Per rispondere un po’ a tutti. Seguo ormai da un paio di mesi la questione “russa”, prestando attenzione alle varie dichiarazioni, da prendere con le pinze ovvio, dei vari Dimitrij Rogozin e rappresentanti dell’industria russa.
Le prime voci risalgono a maggio 2020, poi diventate più concrete a novembre/dicembre 2020, e il succo della discussione era il fatto che il segmento russo (ROS) sta diventando sempre più vecchio e logoro. Non ricordo chi adesso, molto probabilmente era il capo di RKK Energija, il quale asseriva che intorno al 2025 c’era una buona probabilità di guasti e malfunzionamenti gravi nel ROS. Ragion per cui, tenere operativo il segmento russo fino alla fine del decennio (così da allinearsi con le scadenze di NASA, ESA, JAXA e CSA-ASC) avrebbe richiesto una somma ingente di denaro in manutenzione, oltre ad esporre gli equipaggi a rischi e pericoli evitabili.
Ecco che a novembre 2020 si è vociferato dell’ipotesi di una stazione nazionale indipendente, chiamata ROSS (Russian Orbital Service Station), formata da 5-7 moduli disposti in modo radiale come era la Mir.
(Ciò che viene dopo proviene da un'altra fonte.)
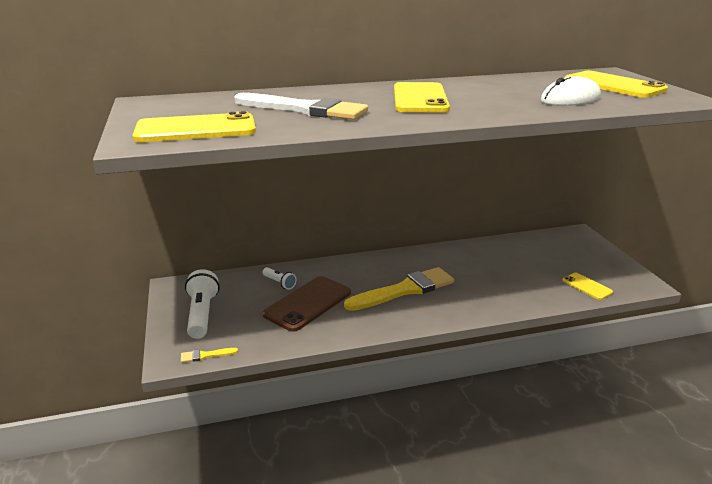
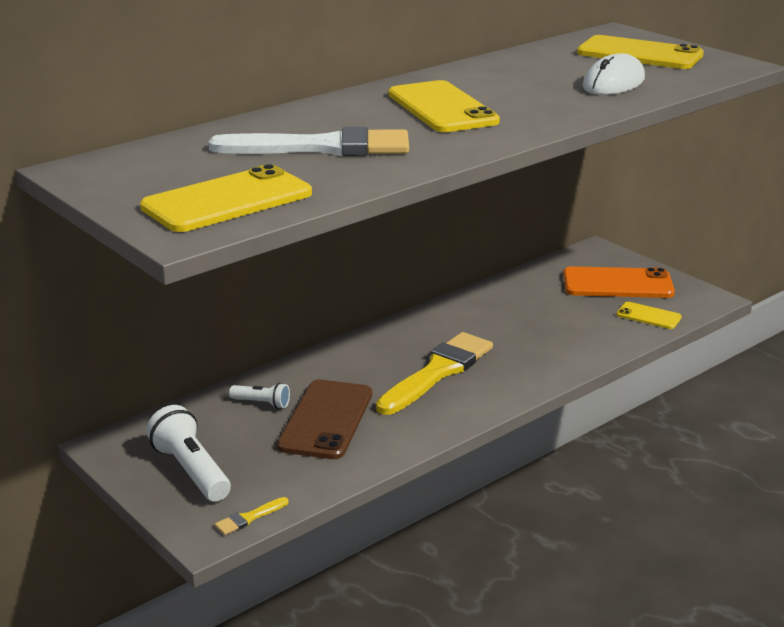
camera: 25 degrees left, 0 degrees up
none -> orange phone [563,266,675,298]

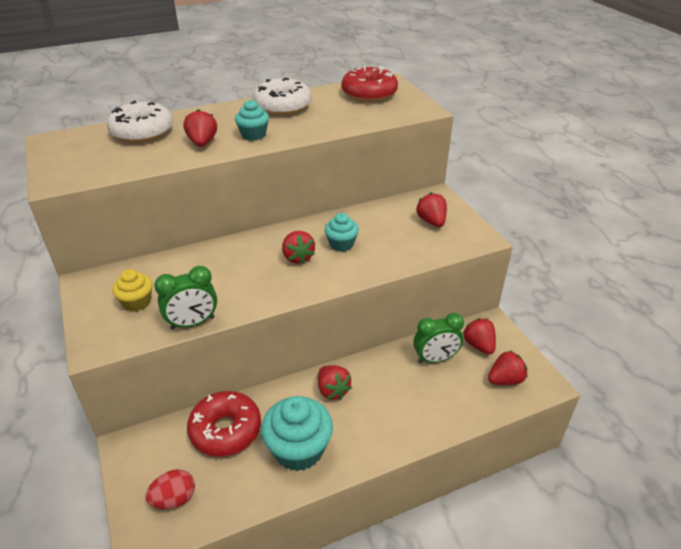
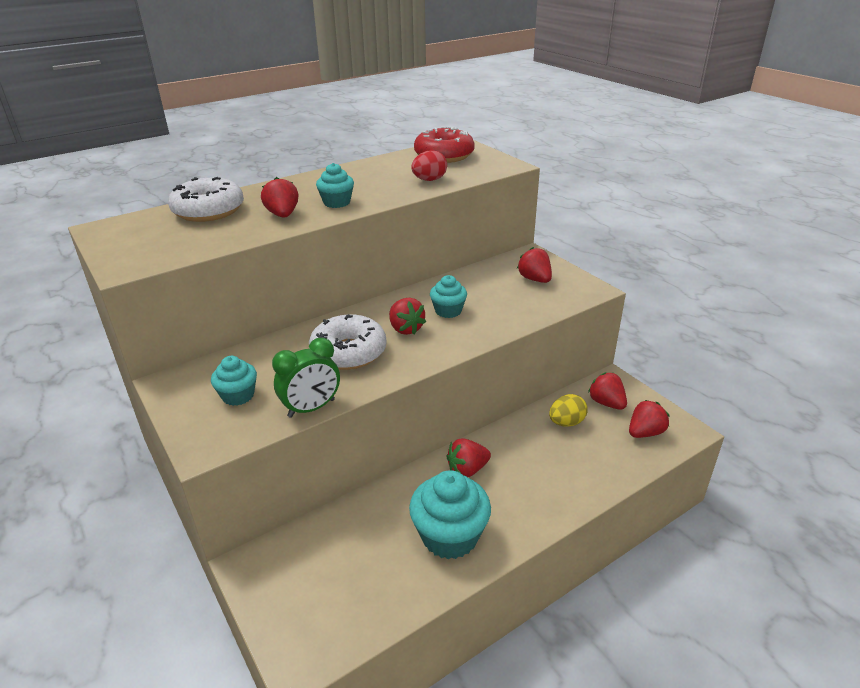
camera: 10 degrees left, 5 degrees down
yellow cupcake [112,269,152,312] -> turquoise cupcake [211,356,257,406]
red egg [146,469,195,509] -> red egg moved to [411,150,447,181]
red donut [187,391,261,457] -> none
white donut [252,78,312,116] -> white donut moved to [309,314,387,370]
red strawberry [318,365,352,400] -> red strawberry turned 105 degrees clockwise [446,438,491,477]
green clock [414,313,464,363] -> yellow egg [549,394,587,427]

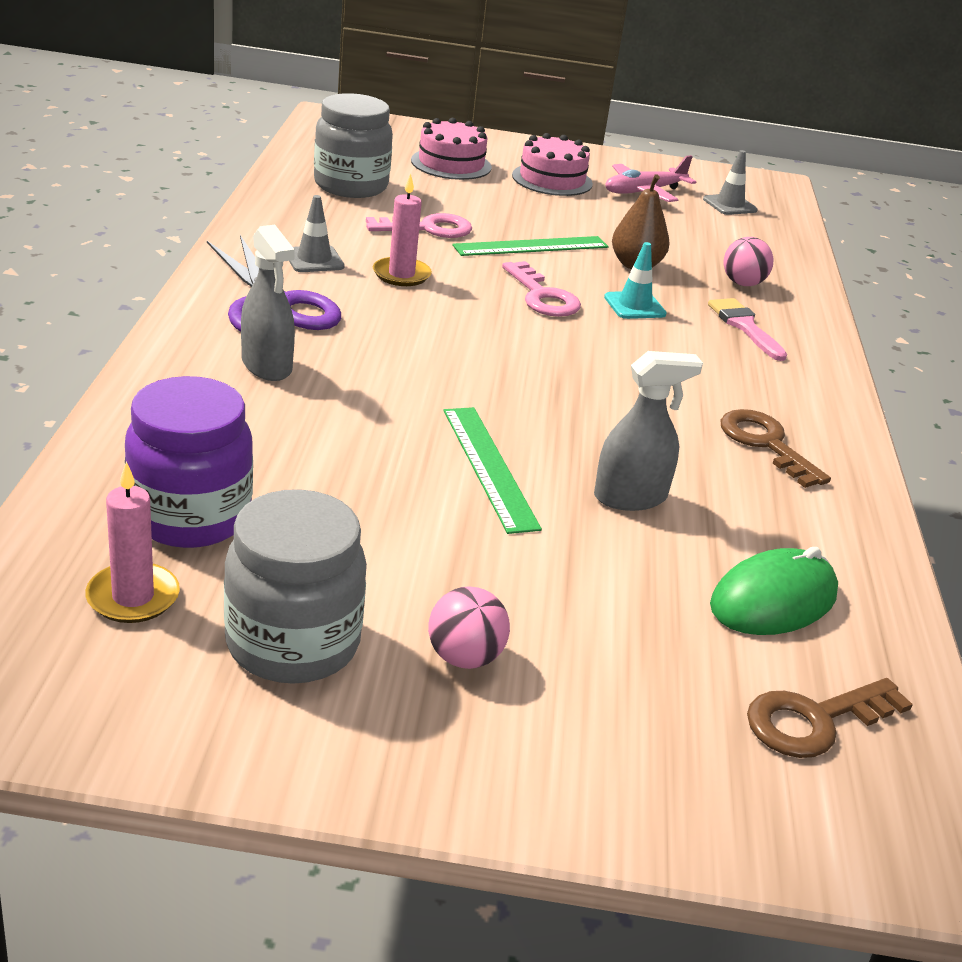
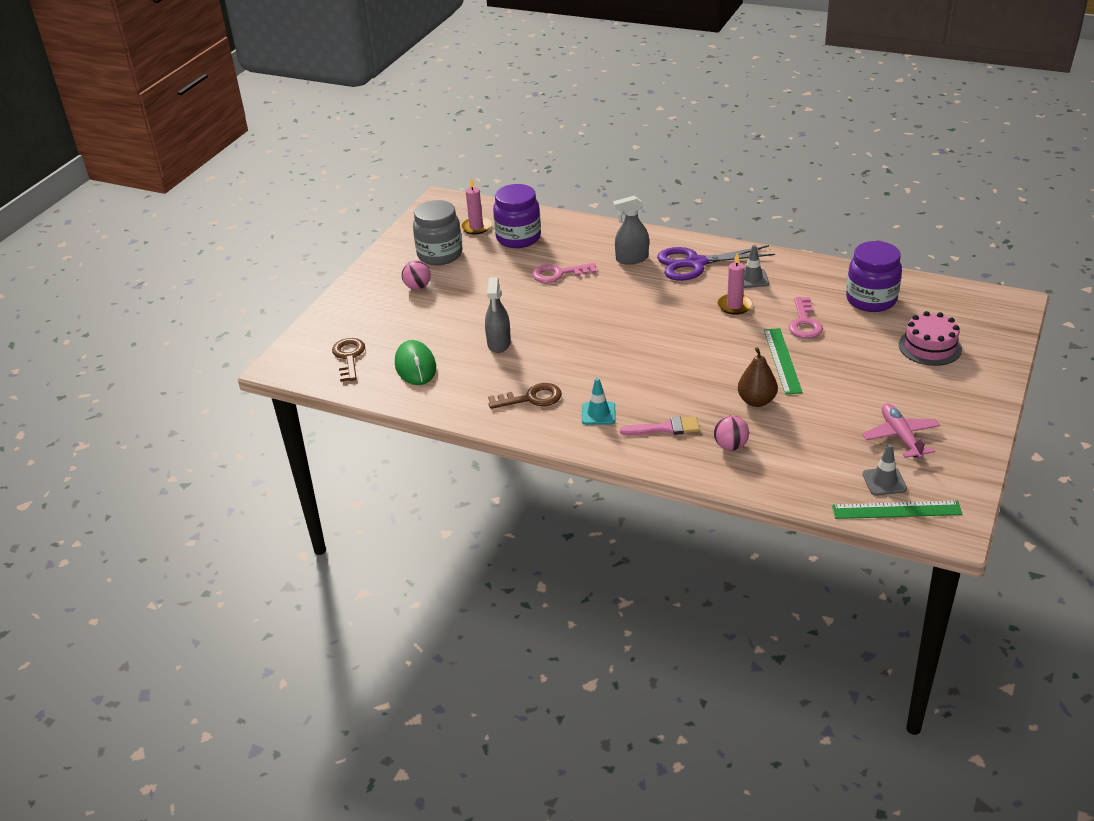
camera: 115 degrees right, 5 degrees up
grey jar [314,93,393,198] -> purple jar [846,241,902,312]
green ruler [444,407,542,534] -> green ruler moved to [832,501,963,519]
pink key [502,261,581,317] -> pink key moved to [532,263,597,283]
pink cake [512,133,593,196] -> none
turquoise traffic cone [604,242,667,319] -> turquoise traffic cone moved to [582,378,615,425]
Il piano è quello di scorporare dalla Stazione Spaziale Internazionale i 3 moduli più freschi: Nauka (in pratica un gemello delle funzioni di Zvezda), il modulo nodale Prichal e il modulo per l’approvvigionamento elettrico NEM-1, l’ultima aggiunta alla ISS prevista nel 2024.
In pratica dell’attuale segmento russo non si salverebbe nulla per due di motivi principali: l’età dei moduli (il più giovane, Rassvet, ha 11 anni) e la proprietà degli stessi. Gran parte del ROS, ad eccezione di Zvezda, è stato costruito con il contributo economico estero.
Alcune delle caratteristiche del ROSS sono le seguenti: volume abitabile almeno il doppio del segmento russo attuale, deve essere in grado di operare con e senza cosmonauti a bordo (in equipaggio tipico sarebbe di 4 persone), inclinazione del piano orbitale diversa da quella della ISS (circa 64° come era previsto originariamente per la Mir) così da permettere l’osservazione di una maggiore porzione della Terra e favorire il lancio di equipaggi e moduli dai cosmodromi situati sul territorio russo. Per quanto concerne la costruzione e l’assemblaggio, si pensa di farlo gradualmente.
La situazione è ancora poco chiara e in divenire. Quanto descritto qui sopra è una bozza del progetto affidato a RKK Energija da Dimitrij Rogozin. Insomma nulla di concreto, soltanto ipotesi e sogni di qualcuno.
Aggiungo che dalle varie dichiarazioni dei diretti interessati emerge la chiara volontà di non abbandonare del tutto l’orbita terrestre bassa per spostare esclusivamente i loro interessi sulla Luna (e Marte).